From a forthcoming paper by Joseph Uscinski and Arthur Simon. This is based on a study of presidents from McKinley through George W. Bush. See the paper for why they focus on these more modern presidenets.
Uscinski and Simon show that academics surveyed by C-SPAN rate Democratic presidents more favorably, and Republican presidents less favorably, than a sample of C-SPAN viewers (see table 2 of the paper). Similarly, a 2005 Wall Street Journal survey of academics, which weighted the results of self-identified liberal and conservative academics equally, and found less evidence of any pro-Democratic bias (see the Appendix Table 2). They suggest that both of these findings could be due to partisan bias and, yes, they do discuss some alternative explanations.
Here are a few of my initial thoughts:
- Uscinski and Simon examine both ratings and rankings. I’m glad. I’ve posted before on why ratings are better than rankings.
- Given all of our posts on partisan bias—and the evidence that even “experts” are not immune to such biases— I am fully prepared to believe that academics who rank presidents are similarly afflicted.
- I am a little concerned that even relatively knowledgeable C-SPAN viewers may simply be using somewhat different criteria than academics to judge presidents—and not simply because of differences in partisanship. What if C-SPAN viewers simply have different perceptions of, say, the actual powers of the president? Or of specific historical cases? I am thinking here of Bryan Caplan’s research. Here’s a quick summary:
Compared to experts in American politics, the public greatly overestimates the influence of state and local governments on the economy, the president and Congress on the quality of public education, the Federal Reserve on the budget, Congress on the Iraq War, and the Supreme Court on crime rates. The public also moderately underestimates the influence of the Federal Reserve on the economy, state and local governments on public education, and the president and Congress on the budget. While we are open to the possibility that non-cognitive factors explain observed belief gaps, controlling for demographics and various measures of self-serving and ideological bias does little to alter our results.

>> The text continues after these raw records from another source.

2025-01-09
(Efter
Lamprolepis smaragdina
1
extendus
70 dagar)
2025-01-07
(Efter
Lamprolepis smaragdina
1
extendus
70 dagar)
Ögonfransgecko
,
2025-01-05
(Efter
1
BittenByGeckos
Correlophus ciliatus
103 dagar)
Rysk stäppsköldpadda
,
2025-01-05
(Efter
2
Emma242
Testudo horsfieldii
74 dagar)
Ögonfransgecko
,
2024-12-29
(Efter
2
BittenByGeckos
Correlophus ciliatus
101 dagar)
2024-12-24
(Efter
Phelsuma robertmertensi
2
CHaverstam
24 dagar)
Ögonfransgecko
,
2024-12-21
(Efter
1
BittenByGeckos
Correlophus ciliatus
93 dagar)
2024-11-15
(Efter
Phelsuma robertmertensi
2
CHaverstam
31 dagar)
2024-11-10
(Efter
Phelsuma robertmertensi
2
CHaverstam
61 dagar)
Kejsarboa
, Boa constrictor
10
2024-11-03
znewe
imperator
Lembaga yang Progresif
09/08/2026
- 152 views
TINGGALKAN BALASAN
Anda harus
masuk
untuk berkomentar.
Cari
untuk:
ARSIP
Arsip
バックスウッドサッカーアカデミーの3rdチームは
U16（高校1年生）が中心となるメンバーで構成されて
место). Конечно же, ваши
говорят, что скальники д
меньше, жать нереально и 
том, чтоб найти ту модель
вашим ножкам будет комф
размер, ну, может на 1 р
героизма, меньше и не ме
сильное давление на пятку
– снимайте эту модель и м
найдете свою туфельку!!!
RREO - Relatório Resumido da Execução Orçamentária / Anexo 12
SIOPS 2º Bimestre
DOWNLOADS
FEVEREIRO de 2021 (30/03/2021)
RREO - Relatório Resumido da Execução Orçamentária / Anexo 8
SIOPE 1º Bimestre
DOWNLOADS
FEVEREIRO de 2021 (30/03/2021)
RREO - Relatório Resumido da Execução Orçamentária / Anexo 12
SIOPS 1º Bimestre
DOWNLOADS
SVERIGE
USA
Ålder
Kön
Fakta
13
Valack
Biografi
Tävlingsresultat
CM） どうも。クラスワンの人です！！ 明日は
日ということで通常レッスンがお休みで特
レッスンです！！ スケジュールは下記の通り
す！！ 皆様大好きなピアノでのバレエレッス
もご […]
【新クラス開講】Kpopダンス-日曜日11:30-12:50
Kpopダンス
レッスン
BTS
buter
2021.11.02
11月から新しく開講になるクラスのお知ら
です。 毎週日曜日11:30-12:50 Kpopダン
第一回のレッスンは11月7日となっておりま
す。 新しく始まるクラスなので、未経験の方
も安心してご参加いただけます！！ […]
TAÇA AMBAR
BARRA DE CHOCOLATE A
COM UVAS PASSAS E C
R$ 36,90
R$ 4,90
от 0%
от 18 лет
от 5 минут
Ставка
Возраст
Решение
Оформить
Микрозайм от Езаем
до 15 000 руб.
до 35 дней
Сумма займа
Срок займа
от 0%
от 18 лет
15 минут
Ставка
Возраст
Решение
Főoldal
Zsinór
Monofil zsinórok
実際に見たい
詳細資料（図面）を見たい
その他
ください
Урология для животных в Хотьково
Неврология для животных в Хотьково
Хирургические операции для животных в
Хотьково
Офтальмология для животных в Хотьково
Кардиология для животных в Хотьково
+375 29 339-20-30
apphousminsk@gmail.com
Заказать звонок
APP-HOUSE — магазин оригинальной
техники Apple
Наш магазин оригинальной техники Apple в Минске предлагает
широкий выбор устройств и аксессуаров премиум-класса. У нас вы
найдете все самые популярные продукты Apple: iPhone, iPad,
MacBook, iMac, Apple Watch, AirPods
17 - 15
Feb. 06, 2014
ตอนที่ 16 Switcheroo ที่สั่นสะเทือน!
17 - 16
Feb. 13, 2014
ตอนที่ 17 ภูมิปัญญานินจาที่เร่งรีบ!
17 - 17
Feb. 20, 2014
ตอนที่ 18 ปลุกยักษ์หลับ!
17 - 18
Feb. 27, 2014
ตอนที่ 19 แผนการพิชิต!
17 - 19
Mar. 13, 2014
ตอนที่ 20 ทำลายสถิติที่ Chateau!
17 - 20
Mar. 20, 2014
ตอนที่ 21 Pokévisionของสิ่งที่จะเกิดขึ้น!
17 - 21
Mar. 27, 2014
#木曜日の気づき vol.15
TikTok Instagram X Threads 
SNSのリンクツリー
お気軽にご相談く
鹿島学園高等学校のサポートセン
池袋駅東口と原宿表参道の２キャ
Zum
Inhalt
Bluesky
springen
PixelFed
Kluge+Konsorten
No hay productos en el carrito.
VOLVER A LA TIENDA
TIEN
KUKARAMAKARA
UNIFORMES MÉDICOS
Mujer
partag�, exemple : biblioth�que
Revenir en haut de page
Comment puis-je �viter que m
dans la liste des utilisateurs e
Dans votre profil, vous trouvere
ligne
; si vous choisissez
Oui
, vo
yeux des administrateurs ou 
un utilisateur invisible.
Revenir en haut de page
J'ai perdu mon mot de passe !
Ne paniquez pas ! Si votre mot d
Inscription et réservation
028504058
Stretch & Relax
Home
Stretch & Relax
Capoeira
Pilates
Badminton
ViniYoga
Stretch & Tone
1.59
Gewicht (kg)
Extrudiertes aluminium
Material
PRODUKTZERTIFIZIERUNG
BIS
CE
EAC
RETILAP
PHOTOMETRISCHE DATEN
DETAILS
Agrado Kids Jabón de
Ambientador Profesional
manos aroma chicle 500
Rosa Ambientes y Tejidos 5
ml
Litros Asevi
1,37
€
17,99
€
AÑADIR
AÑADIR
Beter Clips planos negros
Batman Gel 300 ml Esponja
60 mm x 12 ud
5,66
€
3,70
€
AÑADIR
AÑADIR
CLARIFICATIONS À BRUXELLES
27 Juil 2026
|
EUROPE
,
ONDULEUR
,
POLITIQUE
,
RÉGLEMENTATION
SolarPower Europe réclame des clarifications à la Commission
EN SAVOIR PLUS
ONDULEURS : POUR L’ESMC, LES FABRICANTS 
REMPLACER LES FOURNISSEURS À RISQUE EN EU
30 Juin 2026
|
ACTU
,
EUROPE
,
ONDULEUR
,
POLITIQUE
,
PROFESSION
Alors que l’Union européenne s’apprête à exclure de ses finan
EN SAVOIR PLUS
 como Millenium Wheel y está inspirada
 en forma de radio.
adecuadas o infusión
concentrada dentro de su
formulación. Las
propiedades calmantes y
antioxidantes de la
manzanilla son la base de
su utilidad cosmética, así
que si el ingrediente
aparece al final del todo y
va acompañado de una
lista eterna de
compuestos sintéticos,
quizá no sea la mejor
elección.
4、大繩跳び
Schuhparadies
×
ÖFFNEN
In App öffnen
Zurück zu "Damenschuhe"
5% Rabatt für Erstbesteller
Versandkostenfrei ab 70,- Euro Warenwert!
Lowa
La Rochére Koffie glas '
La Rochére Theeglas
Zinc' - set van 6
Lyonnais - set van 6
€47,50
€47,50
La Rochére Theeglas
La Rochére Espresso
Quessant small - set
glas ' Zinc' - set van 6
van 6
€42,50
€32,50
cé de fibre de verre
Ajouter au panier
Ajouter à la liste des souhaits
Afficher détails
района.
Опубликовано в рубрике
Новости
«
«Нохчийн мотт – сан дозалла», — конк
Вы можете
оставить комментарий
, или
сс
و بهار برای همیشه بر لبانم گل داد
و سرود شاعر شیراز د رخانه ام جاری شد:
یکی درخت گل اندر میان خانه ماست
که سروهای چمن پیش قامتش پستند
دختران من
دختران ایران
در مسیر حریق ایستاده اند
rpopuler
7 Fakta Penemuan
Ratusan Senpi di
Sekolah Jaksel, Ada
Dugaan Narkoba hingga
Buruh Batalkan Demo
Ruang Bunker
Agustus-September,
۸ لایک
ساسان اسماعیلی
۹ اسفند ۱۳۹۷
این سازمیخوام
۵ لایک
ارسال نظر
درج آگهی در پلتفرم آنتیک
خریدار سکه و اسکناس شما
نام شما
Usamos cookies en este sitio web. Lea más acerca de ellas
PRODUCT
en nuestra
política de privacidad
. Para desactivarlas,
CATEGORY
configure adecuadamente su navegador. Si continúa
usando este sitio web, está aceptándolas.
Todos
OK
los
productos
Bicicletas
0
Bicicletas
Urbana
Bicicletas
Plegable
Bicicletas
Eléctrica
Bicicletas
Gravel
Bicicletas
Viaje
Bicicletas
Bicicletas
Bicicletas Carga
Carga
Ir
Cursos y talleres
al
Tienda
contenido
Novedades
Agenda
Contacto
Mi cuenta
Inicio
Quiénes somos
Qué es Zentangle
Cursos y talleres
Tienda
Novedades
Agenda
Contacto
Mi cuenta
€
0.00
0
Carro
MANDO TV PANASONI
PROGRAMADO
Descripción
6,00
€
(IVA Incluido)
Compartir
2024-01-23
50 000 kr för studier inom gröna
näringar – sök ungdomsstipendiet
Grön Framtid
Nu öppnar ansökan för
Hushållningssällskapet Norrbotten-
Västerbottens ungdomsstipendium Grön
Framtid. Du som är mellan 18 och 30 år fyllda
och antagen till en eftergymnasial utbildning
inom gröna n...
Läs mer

- Of course, Caplan’s findings don’t necessarily mean that partisan bias isn’t operative here. It’s just challenging to separate it from other biases.
- Looking at all the American presidents, and all the extant expert rankings, I’m struck by how generally similar they are. Wikipedia has a table here. Again, there could still be partisan bias present, but there is a general consensus about many presidents.
Ultimately, I remain somewhat dubious about the entire enterprise of ranking presidents, but that is not material to this paper. I’d encourage C-SPAN to do a lot more to improve the way that it measures presidential greatness, and thinking about partisan bias should be part of that.